Ou seja, não há dúvidas de que o Cladem acredita que toda pessoa tem direito à defesa, e de que não se opõe que Maíra Fernandes tenha direito a sua decisão como advogada, porém não lhe compete enquanto feminista defender um homem acusado de estupro. A premissa feminista é jamais presumir que uma mulher que denuncia uma violência sexual esteja mentindo. Não tem absolutamente nada de errado com a decisão do Cladem – que foi repudiada pela OAB. A advogada não foi desligada da entidade pelo seu direito de advogar, mas por ferir um conceito básico feminista, numa organização feminista.
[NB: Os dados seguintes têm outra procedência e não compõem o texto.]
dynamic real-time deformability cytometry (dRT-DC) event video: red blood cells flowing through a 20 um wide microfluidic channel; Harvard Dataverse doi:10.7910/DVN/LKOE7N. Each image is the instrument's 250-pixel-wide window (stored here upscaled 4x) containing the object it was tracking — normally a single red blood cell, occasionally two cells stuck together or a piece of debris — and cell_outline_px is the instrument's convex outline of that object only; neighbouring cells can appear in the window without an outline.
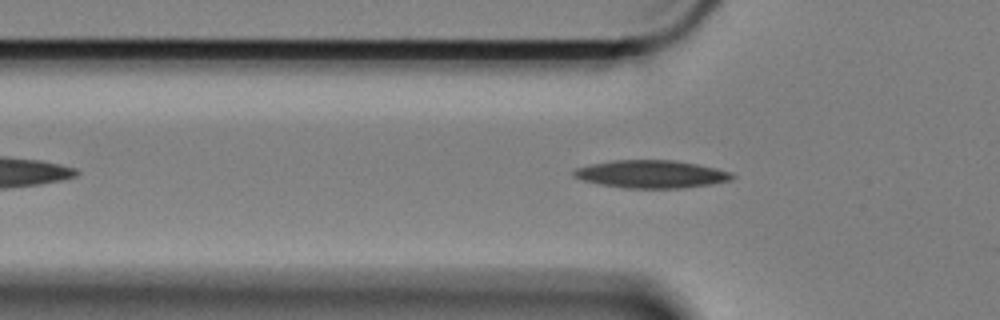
{"species": "Egyptian fruit bat (a non-hibernating species)", "species_latin": "Rousettus aegyptiacus", "temperature_condition": "cold", "stored_images_in_passage": 41, "camera_frame_rate_fps": 3000, "um_per_image_px": 0.085, "animal": {"sex": "female"}, "frame": {"image": 1, "passage_image": 6, "time_ms": 1.667, "image_size_px": [1000, 320], "cell_outline_px": [[736, 176], [728, 180], [712, 184], [684, 188], [624, 188], [600, 184], [584, 180], [572, 176], [572, 172], [576, 168], [592, 164], [612, 160], [676, 160], [716, 168], [728, 172]], "centroid_in_image_um": [55.34, 14.8], "position_along_channel_um": 70.5, "area_um2": 25.49}}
Mas ainda vamos precisar de muito tempo para termos nossas formas de nos organizarmos compreendidas.
Uma outra coisa que me chamou a atenção sobre a advogada, foi a sua declaração, em que ela diz que se convenceu, “absolutamente, de que se trata de uma falsa acusação de estupro” e “o que vi me deixou em tudo confortável para exercer a defesa do cliente”. Como feminista eu posso dizer, não é possível se sentir “em tudo confortável” com uma falsa acusação de estupro. Como advogada ela pode se sentir para defender Neymar, mas não como uma feminista. E é esta a exata razão de que ela não está sendo questionada como advogada, mas como feminista. Além disso, jamais pode ser confortável para nenhuma feminista saber que uma mulher fez falsas acusações de estupro, se é uma coisa que nos atrapalha e machuca é oferecer chances para descredibilizar as mulheres que sofrem violências.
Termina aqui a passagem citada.